In 2003, Genentech published data in support of its own VEGF blocker for cancer, and then the phones started ringing at Regeneron.
"All of sudden all the people we had pitched started to call us up," says Yancopoulos. "And they said, 'You know that deal
you proposed for the VEGF Trap for cancer? We'll take it.'" Schleifer told them that ship had sailed. "Len said, 'Sorry, you're
going to have to add a couple zeros,'" says Yancopoulos.
Schleifer convinced Aventis to take on both VEGF Trap indications, for cancer and the eye. After Aventis merged with Sanofi,
the company eventually said they didn't want to pursue the eye indication. Schleifer responded that the eye indication was
in the middle of clinical trials, and agreed to let Sanofi out of the deal if it would provide a little funding for the trials.
The result was that Sanofi handed the rights to the eye indication back to Regeneron, "and paid us $25 million to go away,"
A year or two later, Genentech published data on Lucentis, its VEGF blocker for the eye. "Now all of a sudden everybody's
calling us up again," says Yancopoulos. But this time, Schleifer demanded full rights in the United States, and licensed the
drug to Bayer ex-US, with a 50/50 profit share. "People were literally willing to give us another $200 million for the US
rights, and Len is saying, 'I don't think so,'" says Yancopoulos.
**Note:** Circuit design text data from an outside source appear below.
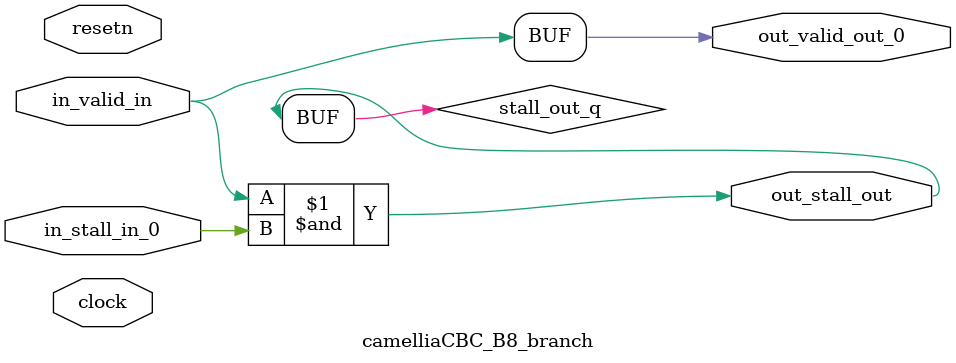
<source format=sv>



(* altera_attribute = "-name AUTO_SHIFT_REGISTER_RECOGNITION OFF; -name MESSAGE_DISABLE 10036; -name MESSAGE_DISABLE 10037; -name MESSAGE_DISABLE 14130; -name MESSAGE_DISABLE 14320; -name MESSAGE_DISABLE 15400; -name MESSAGE_DISABLE 14130; -name MESSAGE_DISABLE 10036; -name MESSAGE_DISABLE 12020; -name MESSAGE_DISABLE 12030; -name MESSAGE_DISABLE 12010; -name MESSAGE_DISABLE 12110; -name MESSAGE_DISABLE 14320; -name MESSAGE_DISABLE 13410; -name MESSAGE_DISABLE 113007; -name MESSAGE_DISABLE 10958" *)
module camelliaCBC_B8_branch (
    input wire [0:0] in_stall_in_0,
    input wire [0:0] in_valid_in,
    output wire [0:0] out_stall_out,
    output wire [0:0] out_valid_out_0,
    input wire clock,
    input wire resetn
    );

    wire [0:0] stall_out_q;


    // stall_out(LOGICAL,6)
    assign stall_out_q = in_valid_in & in_stall_in_0;

    // out_stall_out(GPOUT,4)
    assign out_stall_out = stall_out_q;

    // out_valid_out_0(GPOUT,5)
    assign out_valid_out_0 = in_valid_in;

endmodule

</source>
Schleifer says the basis of his deal-making is to recognize and then communicate the value of his company's offering. "I knew
that George and his team were the most unique innovators in the industry, and that I should value that innovation very highly
and demand fair transactions so that we, Regeneron, could share in those rewards in the short, medium, and long term," says
Schleifer. "Plus I cared about what was going to happen five or eight years later...because I wanted to be around for the
long haul. Our signature was that we weren't going to do anything unless we got to split the profits."